Nous connaissons tous ou presque ce tableau de Théodore Géricault mais personnellement j'avais du mal à situer le lieu de ce drame historique et son contexte; c'est pourquoi je me suis attelé à la lecture de ce poche écrit par 2 des rescapés de ce funeste radeau.
Ce livre est un journal de bord écrit après le drame causé aux naufragés de la Méduse. C'est le
2 juillet 1816 que la
Méduse, frégate française, échoua sur les bancs d'Arguin au large de la Mauritannie et entraina d'un côté des hommes à tenter de se sauver en fabriquant un radeau et de l'autre, des malheureux à parcourir le désert Saharien jusqu'à St-Louis, colonie anglaise qui devait être restituée aux Français.

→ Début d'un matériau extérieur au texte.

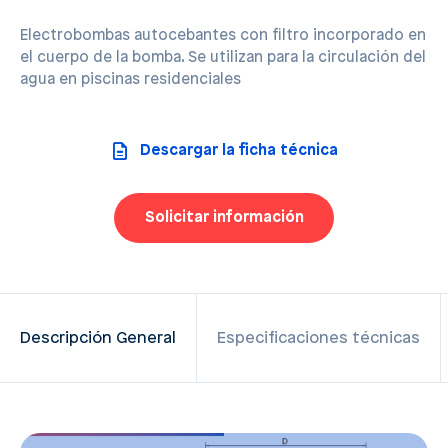
Electrobombas autocebantes con filtro incorporado en
el cuerpo de la bomba. Se utilizan para la circulación del
agua en piscinas residenciales
Descargar la ficha técnica
Solicitar información
Descripción General
Especificaciones técnicas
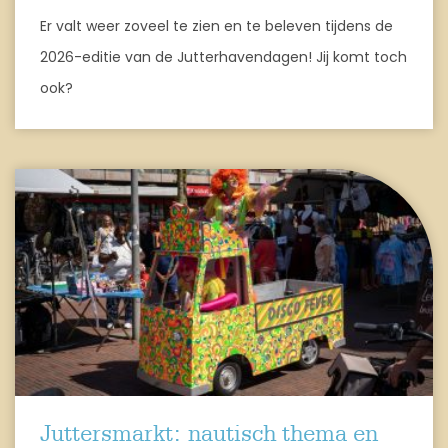
Er valt weer zoveel te zien en te beleven tijdens de
2026-editie van de Jutterhavendagen! Jij komt toch
ook?
Juttersmarkt: nautisch thema en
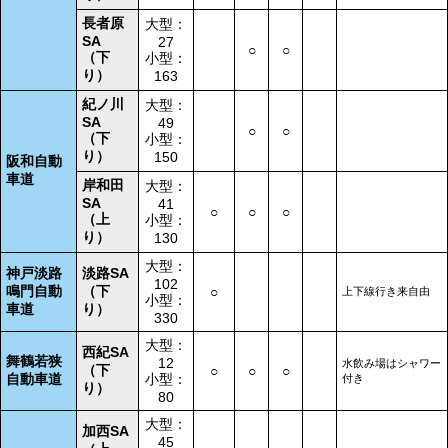
長者原
大型：
SA
27
○
○
（下
小型：
り）
163
紀ノ川
大型：
SA
49
○
○
（下
小型：
り）
150
阪和自動
車道
岸和田
大型：
SA
41
○
○
○
（上
小型：
り）
130
大型：
神戸淡路
淡路SA
102
鳴門自動
（下
○
上下線行き来自由
小型：
車道
り）
330
大型：
西紀SA
舞鶴若狭
12
水飲み場はシャワー
（下
○
○
○
自動車道
小型：
付き
り）
80
大型：
加西SA
45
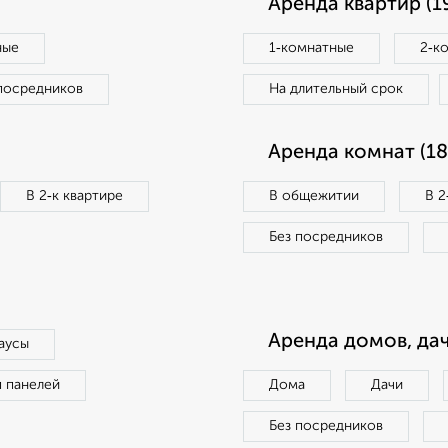
Аренда квартир (1
ные
1‑комнатные
2‑к
посредников
На длительный срок
Аренда комнат (18
В 2‑к квартире
В общежитии
В 2
Без посредников
Аренда домов, дач
аусы
п панелей
Дома
Дачи
Без посредников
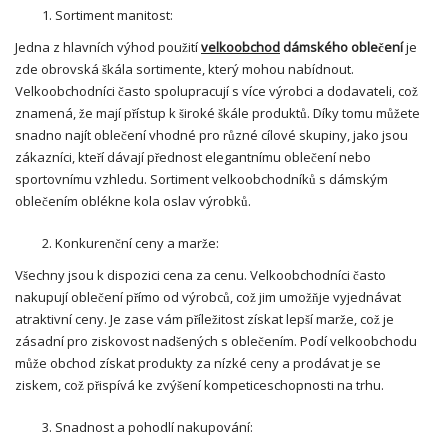
Sortiment manitost:
Jedna z hlavních výhod použití
velkoobchod
dámského oblečení
je
zde obrovská škála sortimente, který mohou nabídnout.
Velkoobchodníci často spolupracují s více výrobci a dodavateli, což
znamená, že mají přístup k široké škále produktů. Díky tomu můžete
snadno najít oblečení vhodné pro různé cílové skupiny, jako jsou
zákazníci, kteří dávají přednost elegantnímu oblečení nebo
sportovnímu vzhledu. Sortiment velkoobchodníků s dámským
oblečením oblékne kola oslav výrobků.
Konkurenční ceny a marže:
Všechny jsou k dispozici cena za cenu. Velkoobchodníci často
nakupují oblečení přímo od výrobců, což jim umožňje vyjednávat
atraktivní ceny. Je zase vám příležitost získat lepší marže, což je
zásadní pro ziskovost nadšených s oblečením. Podí velkoobchodu
může obchod získat produkty za nízké ceny a prodávat je se
ziskem, což přispívá ke zvýšení kompeticeschopnosti na trhu.
Snadnost a pohodlí nakupování:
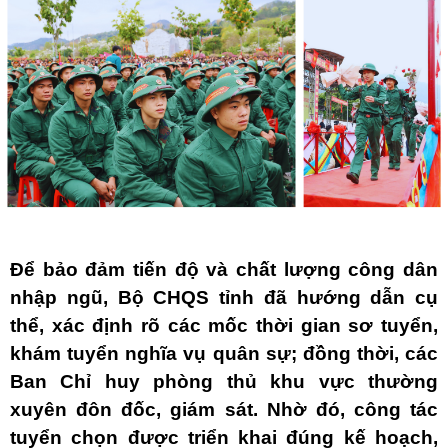
Để bảo đảm tiến độ và chất lượng công dân
nhập ngũ, Bộ CHQS tỉnh đã hướng dẫn cụ
thể, xác định rõ các mốc thời gian sơ tuyển,
khám tuyển nghĩa vụ quân sự; đồng thời, các
Ban Chỉ huy phòng thủ khu vực thường
xuyên đôn đốc, giám sát. Nhờ đó, công tác
tuyển chọn được triển khai đúng kế hoạch,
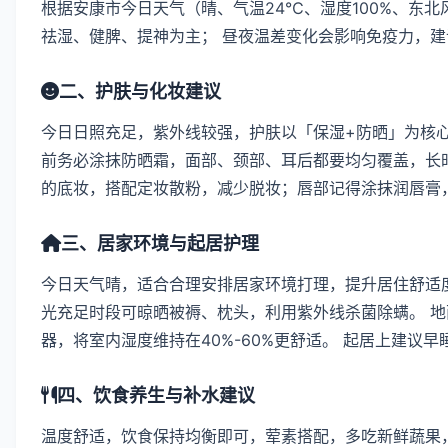
根据安康市今日天气（晴、气温24℃、湿度100%、东北
祛湿、健脾、提神为主； 昼夜温差变化会影响免疫力，
二、护肤与化妆建议
今日日照充足，紫外线较强，护肤以「保湿+防晒」为核
前务必涂抹防晒霜，面部、颈部、耳后都要均匀覆盖，长时
的底妆，搭配定妆散粉，减少脱妆；唇部记得涂抹润唇膏
三、居家环境与起居护理
今日天气晴，适合合理安排居家环境打理，提升居住舒适度
光充足时段可晾晒被褥、枕头，利用紫外线杀菌除螨。 
器，将室内湿度维持在40%-60%更舒适。 起居上建议
四、饮食养生与补水建议
温度舒适，饮食保持均衡即可，荤素搭配，多吃新鲜蔬果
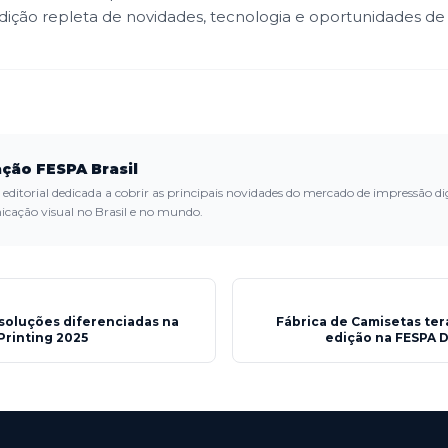
ição repleta de novidades, tecnologia e oportunidades de
ção FESPA Brasil
editorial dedicada a cobrir as principais novidades do mercado de impressão dig
cação visual no Brasil e no mundo.
 soluções diferenciadas na
Fábrica de Camisetas te
Printing 2025
edição na FESPA Di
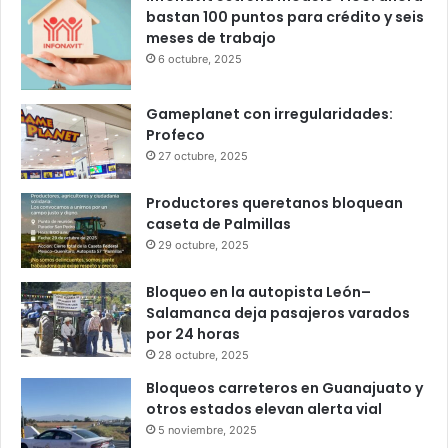
Popular
Recent
Comments
Infonavit estrena modelo T100: ahora
bastan 100 puntos para crédito y seis
meses de trabajo
6 octubre, 2025
Gameplanet con irregularidades:
Profeco
27 octubre, 2025
Productores queretanos bloquean
caseta de Palmillas
29 octubre, 2025
Bloqueo en la autopista León–
Salamanca deja pasajeros varados
por 24 horas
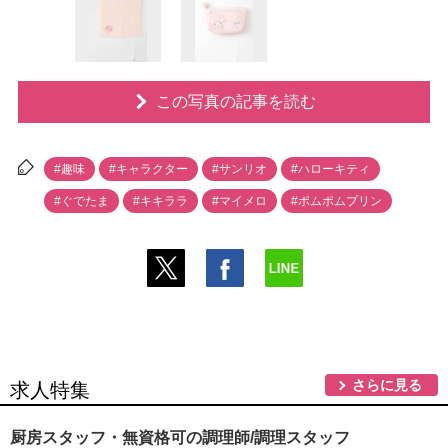
この写真の記事を読む
#趣味
#キャラクター
#サンリオ
#ハローキティ
#ぐでたま
#キキララ
#マイメロ
#ポムポムプリン
さらに見る
求人特集
厨房スタッフ・無資格可の調理師/調理スタッフ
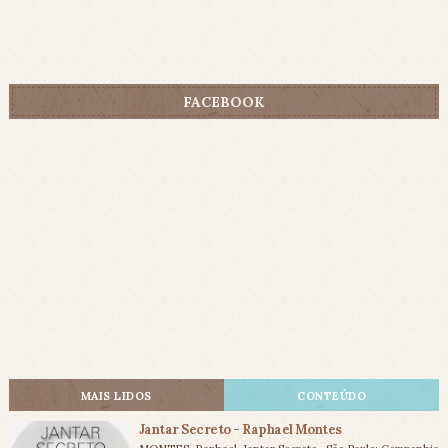
FACEBOOK
MAIS LIDOS
CONTEÚDO
Jantar Secreto - Raphael Montes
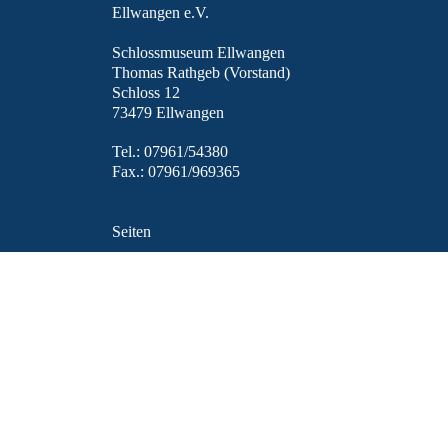
Ellwangen e.V.
Schlossmuseum Ellwangen
Thomas Rathgeb (Vorstand)
Schloss 12
73479 Ellwangen
Tel.: 07961/54380
Fax.: 07961/969365
Seiten
Aktuelles
Datenschutzerklärung
Datenschutzsatzung
Ellwanger Jahrbuch
Ellwanger Jahrbücher
Kontakt Ellwanger Jahrbuch
Publikationen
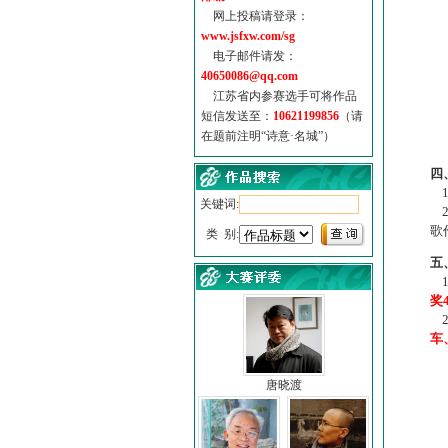
网上投稿请登录：
www.jsfxw.com/sg
电子邮件请发：
40650086@qq.com
江苏省内参赛选手可将作品
短信发送至：
10621199856
（请
在题前注明“诗意·名城”）
（
四
1
关键词:
2
歌
类 别:
五
1
奖
2
车
唐晓渡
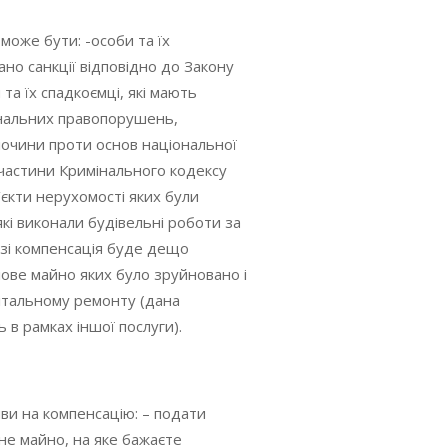
може бути: -особи та їх
ано санкції відповідно до Закону
 та їх спадкоємці, які мають
інальних правопорушень,
лочини проти основ національної
частини Кримінального кодексу
’єкти нерухомості яких були
які виконали будівельні роботи за
азі компенсація буде дещо
тлове майно яких було зруйновано і
пітальному ремонту (дана
 в рамках іншої послуги).
яви на компенсацію: – подати
е майно, на яке бажаєте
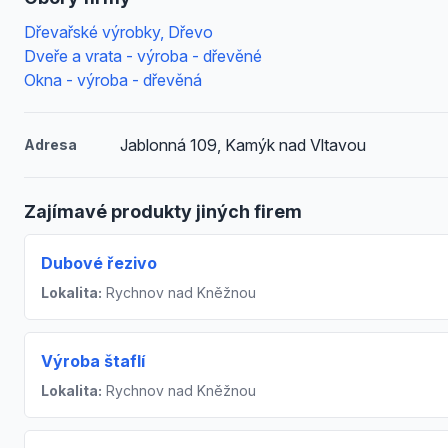
Dřevařské výrobky, Dřevo
Dveře a vrata - výroba - dřevěné
Okna - výroba - dřevěná
Jablonná 109, Kamýk nad Vltavou
Adresa
Zajímavé produkty jiných firem
Dubové řezivo
Lokalita:
Rychnov nad Kněžnou
Výroba štaflí
Lokalita:
Rychnov nad Kněžnou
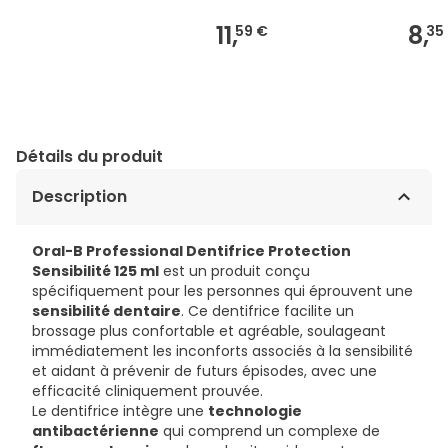
11,
8,
59 €
35
Détails du produit
Description
Oral-B Professional Dentifrice Protection
Sensibilité 125 ml
est un produit conçu
spécifiquement pour les personnes qui éprouvent une
sensibilité dentaire
. Ce dentifrice facilite un
brossage plus confortable et agréable, soulageant
immédiatement les inconforts associés à la sensibilité
et aidant à prévenir de futurs épisodes, avec une
efficacité cliniquement prouvée.
Le dentifrice intègre une
technologie
antibactérienne
qui comprend un complexe de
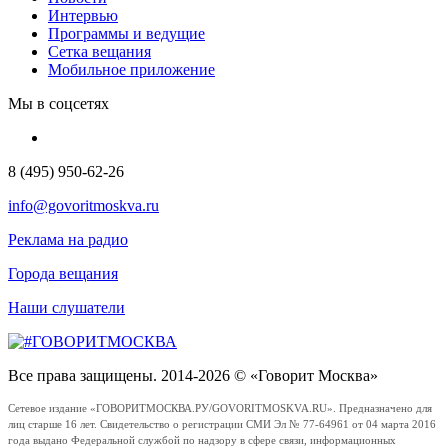
Интервью
Программы и ведущие
Сетка вещания
Мобильное приложение
Мы в соцсетях
8 (495) 950-62-26
info@govoritmoskva.ru
Реклама на радио
Города вещания
Наши слушатели
Все права защищены. 2014-2026 © «Говорит Москва»
Сетевое издание «ГОВОРИТМОСКВА.РУ/GOVORITMOSKVA.RU». Предназначено для
лиц старше 16 лет. Свидетельство о регистрации СМИ Эл № 77-64961 от 04 марта 2016
года выдано Федеральной службой по надзору в сфере связи, информационных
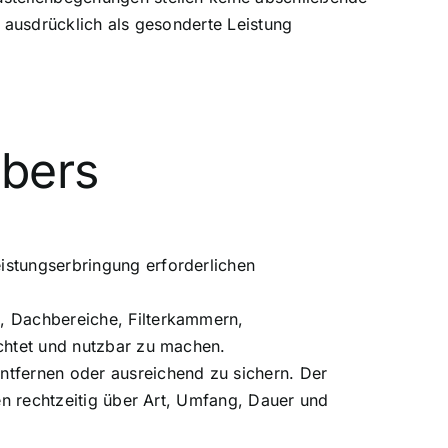
t ausdrücklich als gesonderte Leistung
ebers
istungserbringung erforderlichen
e, Dachbereiche, Filterkammern,
uchtet und nutzbar zu machen.
ntfernen oder ausreichend zu sichern. Der
nen rechtzeitig über Art, Umfang, Dauer und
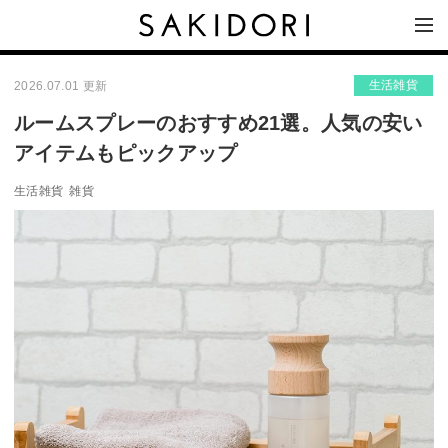
生活雑貨
2026.07.01 更新
ルームスプレーのおすすめ21選。人気の安い
アイテムもピックアップ
生活雑貨
雑貨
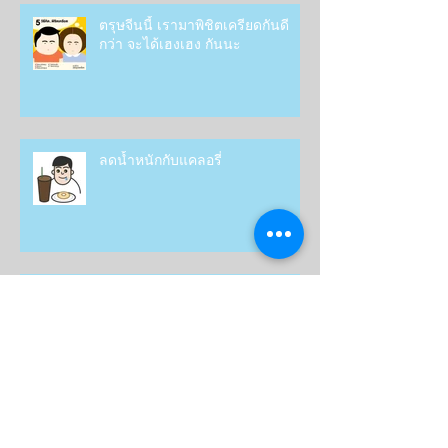
Recent Posts
ตรุษจีนนี้ เรามาพิชิตเครียดกันดี
กว่า จะได้เฮงเฮง กันนะ
ลดน้ำหนักกับแคลอรี่
กินถูกส่วน 2:1:1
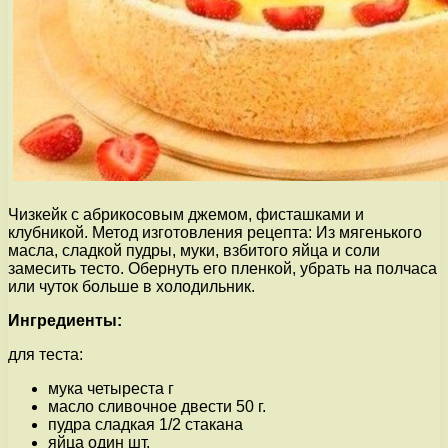
Чизкейк с абрикосовым джемом, фисташками и
клубникой. Метод изготовления рецепта: Из мягенького
масла, сладкой пудры, муки, взбитого яйца и соли
замесить тесто. Обернуть его пленкой, убрать на полчаса
или чуток больше в холодильник.
Ингредиенты:
для теста:
мука четыреста г
масло сливочное двести 50 г.
пудра сладкая 1/2 стакана
яйца один шт.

C'est en pleine restauration donc que la Méduse partit avec à son bord le futur gouverneur Français de st-Louis ainsi que toute sa famille.
Duroy de Chaumarey fut nommé commandant de cette expédition et de la Méduse, relativement à ses appuis nombreux bien plus qu'à son expérience puisqu'en effet, Chaumarey à l'époque n'a pas navigué depuis 20 ans et dédaigne avec le plus grand mépris les conseils des marins les plus expérimentés. Outre la
Méduse, la flotille est composée de la corvette L'
Echo, de la flûte
La Loire et du brick
l'Argus; l'expédition appareille de France le 17 Juin avec 365 individus dont 240 confiés à la Méduse.
Voilà le décor posé, la dramatique suite survient donc le 2 juillet 1816; l'Echo commandé par un homme de compétence décide de contourner très au large le
banc d'Arguin alors que Chaumarey, incapable obstiné s'enfonce dans de funestes certitudes en voulant gagner du temps et en s'approchant au plus près des côtes. Le sort en est jeté, le manque de fond est manifeste et la Méduse échoue à 15h00 sous un soleil écrasant.
Le récit de Savigny et Corréard nous entraine alors dans cette aventure terrible qui pousse 152 personnes à tenter de fuir sur un radeau et le reste sur des canots aux destins diverses. Sur le radeau, la mort va prendre chaque jour des hommes et le cannibalisme sera l'ultime secours à des malheureux abandonnés par les canots chargés des lâches Chaumarys ou Raynaud-Schmaltz. Les survivants de ce radeau, au nombre de 15, auront du leur salut à la chair des leurs qu'ils auront mangés autant qu'à l'urine ingurgitée pendant ces 15 jours d'horreur.
La seconde partie du récit évoque le sort de ceux qui ont abordé la côte à hauteur de Timris et descendus le sahara jusqu'à St-Louis du Sénégal sans eau et se nourissant de quelques crabes crus. Le sort de ces naufragés du désert est moins connu pourtant l'horreur de leur destinée est atroce d'autant que ceux revenus de l'enfer saharien n'ont reçu pour récompense que le dédain et l'ignorance même de
LouisXVIII et de l'armée française.
Bon j'arrête là et je vous laisse le soin de découvrir ce récit qui se lit très facilement; car au delà du drame, c'est un véritable conte de pirates qui se raconte sous nos yeux, c'est la beauté des horreurs de la mer, l'incarnation visuelle du verbe de Stevenson et surtout, surtout une fabuleuse dénonciation de l'esclavagisme, de l'aliénation de l'homme par l'homme.